Exercise prompt:
Your output must be the lines below from the line containing "left eye: (112, 250)" to the line containing "left knee: (554, 691)", both lines included, reproduced exactly and without pictures.

Data for review:
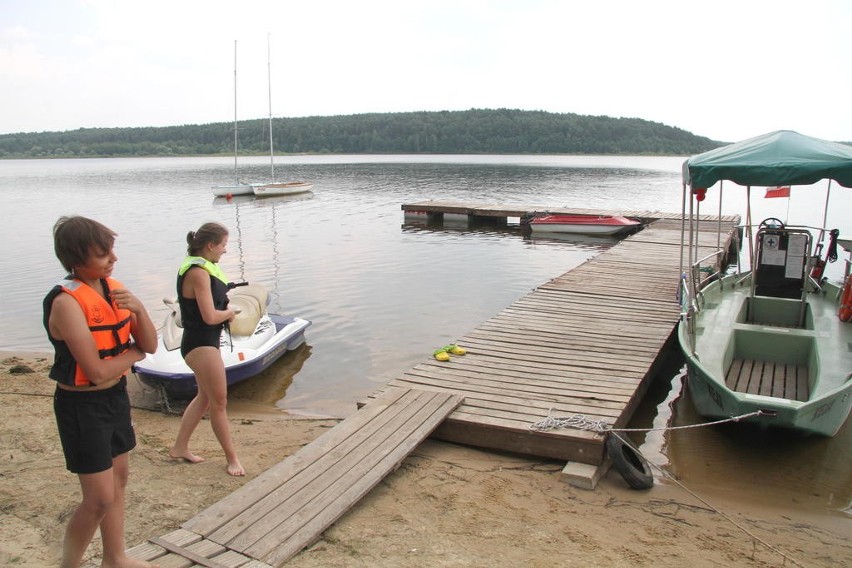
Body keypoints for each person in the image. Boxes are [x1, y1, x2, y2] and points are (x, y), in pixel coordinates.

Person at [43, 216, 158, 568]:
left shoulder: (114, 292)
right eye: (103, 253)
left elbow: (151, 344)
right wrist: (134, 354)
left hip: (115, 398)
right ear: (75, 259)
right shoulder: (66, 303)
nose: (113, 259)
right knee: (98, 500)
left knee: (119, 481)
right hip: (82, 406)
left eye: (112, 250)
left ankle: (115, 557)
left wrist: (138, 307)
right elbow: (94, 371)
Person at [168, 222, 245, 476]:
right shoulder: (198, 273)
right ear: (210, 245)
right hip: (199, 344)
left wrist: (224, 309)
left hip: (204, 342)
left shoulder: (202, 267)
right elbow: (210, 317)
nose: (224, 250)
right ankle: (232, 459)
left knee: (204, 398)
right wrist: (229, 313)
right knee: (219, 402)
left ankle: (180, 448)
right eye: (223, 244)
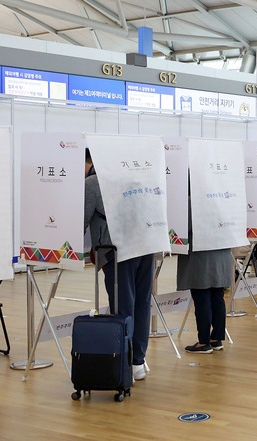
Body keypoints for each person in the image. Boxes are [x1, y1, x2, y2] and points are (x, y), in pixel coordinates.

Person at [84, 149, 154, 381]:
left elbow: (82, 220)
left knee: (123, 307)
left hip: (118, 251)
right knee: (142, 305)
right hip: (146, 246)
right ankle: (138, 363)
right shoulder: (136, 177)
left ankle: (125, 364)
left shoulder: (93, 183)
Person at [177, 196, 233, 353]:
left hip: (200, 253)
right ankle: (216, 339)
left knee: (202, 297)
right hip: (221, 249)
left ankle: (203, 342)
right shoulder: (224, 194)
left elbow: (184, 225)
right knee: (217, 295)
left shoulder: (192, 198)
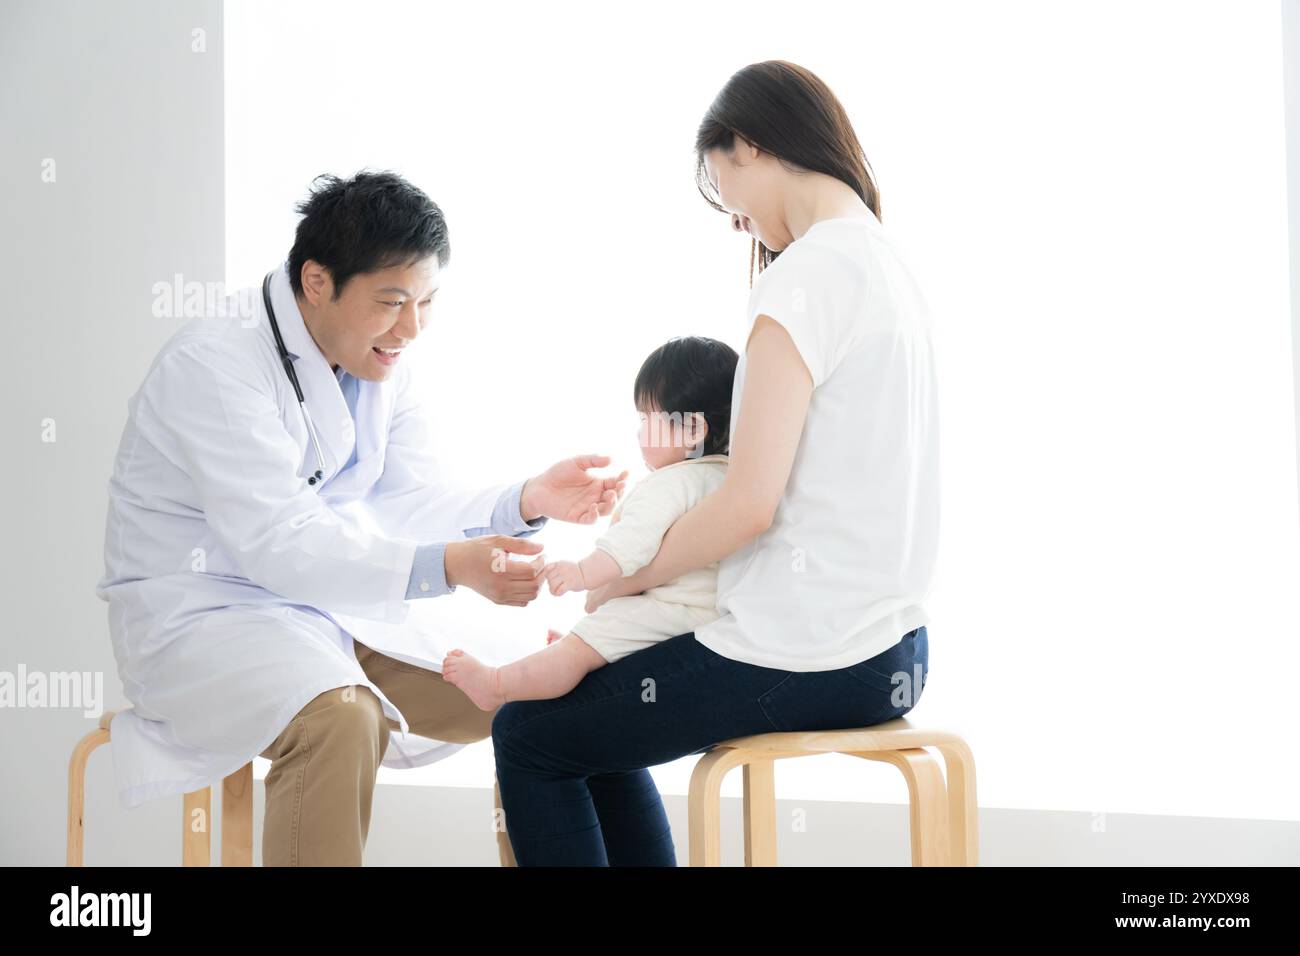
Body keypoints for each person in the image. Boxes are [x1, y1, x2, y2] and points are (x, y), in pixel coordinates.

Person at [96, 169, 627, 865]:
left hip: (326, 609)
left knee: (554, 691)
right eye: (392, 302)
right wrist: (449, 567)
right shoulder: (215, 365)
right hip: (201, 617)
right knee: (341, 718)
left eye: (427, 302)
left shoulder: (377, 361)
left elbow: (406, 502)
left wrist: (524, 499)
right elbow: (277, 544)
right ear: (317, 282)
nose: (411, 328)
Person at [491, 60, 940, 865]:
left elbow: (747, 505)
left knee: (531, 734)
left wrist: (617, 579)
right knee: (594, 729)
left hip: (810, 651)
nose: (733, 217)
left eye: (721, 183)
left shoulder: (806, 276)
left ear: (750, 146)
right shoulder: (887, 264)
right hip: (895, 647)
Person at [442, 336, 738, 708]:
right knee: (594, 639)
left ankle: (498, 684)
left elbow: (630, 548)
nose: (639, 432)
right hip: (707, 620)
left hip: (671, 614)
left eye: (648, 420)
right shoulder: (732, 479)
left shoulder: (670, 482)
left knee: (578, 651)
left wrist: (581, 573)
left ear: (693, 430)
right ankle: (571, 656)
--
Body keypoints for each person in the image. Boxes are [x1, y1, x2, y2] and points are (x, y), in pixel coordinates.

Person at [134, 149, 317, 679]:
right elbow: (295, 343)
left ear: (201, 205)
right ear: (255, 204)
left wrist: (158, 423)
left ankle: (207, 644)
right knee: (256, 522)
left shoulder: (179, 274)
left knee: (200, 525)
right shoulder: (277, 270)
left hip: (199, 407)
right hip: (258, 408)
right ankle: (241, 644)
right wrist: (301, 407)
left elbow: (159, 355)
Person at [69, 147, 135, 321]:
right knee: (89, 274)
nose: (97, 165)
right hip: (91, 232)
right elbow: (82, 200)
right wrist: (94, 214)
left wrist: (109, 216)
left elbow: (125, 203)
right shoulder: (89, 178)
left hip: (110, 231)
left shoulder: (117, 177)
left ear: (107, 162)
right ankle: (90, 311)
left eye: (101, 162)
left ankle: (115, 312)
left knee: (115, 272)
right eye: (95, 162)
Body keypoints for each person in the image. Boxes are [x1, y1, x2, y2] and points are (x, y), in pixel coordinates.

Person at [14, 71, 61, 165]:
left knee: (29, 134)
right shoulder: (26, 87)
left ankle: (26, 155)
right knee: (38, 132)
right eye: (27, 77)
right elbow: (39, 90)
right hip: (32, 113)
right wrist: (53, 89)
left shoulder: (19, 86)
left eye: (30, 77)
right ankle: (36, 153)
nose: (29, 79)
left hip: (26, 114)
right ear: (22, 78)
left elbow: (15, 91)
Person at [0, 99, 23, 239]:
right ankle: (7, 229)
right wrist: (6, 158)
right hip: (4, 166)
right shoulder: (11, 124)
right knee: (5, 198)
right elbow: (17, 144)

Solution to this problem:
left eye: (112, 250)
left ankle: (115, 557)
left wrist: (138, 307)
right elbow: (94, 371)
Person at [168, 222, 245, 476]:
right shoulder: (198, 273)
right ear: (210, 245)
right hip: (199, 344)
left wrist: (224, 309)
left hip: (204, 342)
left shoulder: (202, 267)
right elbow: (210, 317)
nose: (224, 250)
right ankle: (232, 459)
left knee: (204, 398)
right wrist: (229, 313)
right knee: (219, 402)
left ankle: (180, 448)
right eye: (223, 244)
Body keypoints for each person in the image. Boxes are [x1, y1, x2, y2] and points are (x, y), in pixel coordinates.

Person at [84, 149, 154, 381]:
left elbow: (82, 220)
left knee: (123, 307)
left hip: (118, 251)
right knee: (142, 305)
right hip: (146, 246)
right ankle: (138, 363)
right shoulder: (136, 177)
left ankle: (125, 364)
left shoulder: (93, 183)
Person at [177, 196, 233, 353]:
left hip: (200, 253)
right ankle: (216, 339)
left knee: (202, 297)
right hip: (221, 249)
left ankle: (203, 342)
right shoulder: (224, 194)
left elbow: (184, 225)
right knee: (217, 295)
left shoulder: (192, 198)
Body keypoints for each person in the image. Boxes are [x1, y1, x2, y2] and points are (x, y), in pixel coordinates.

Person at [96, 169, 627, 865]:
left hip: (326, 609)
left knee: (554, 691)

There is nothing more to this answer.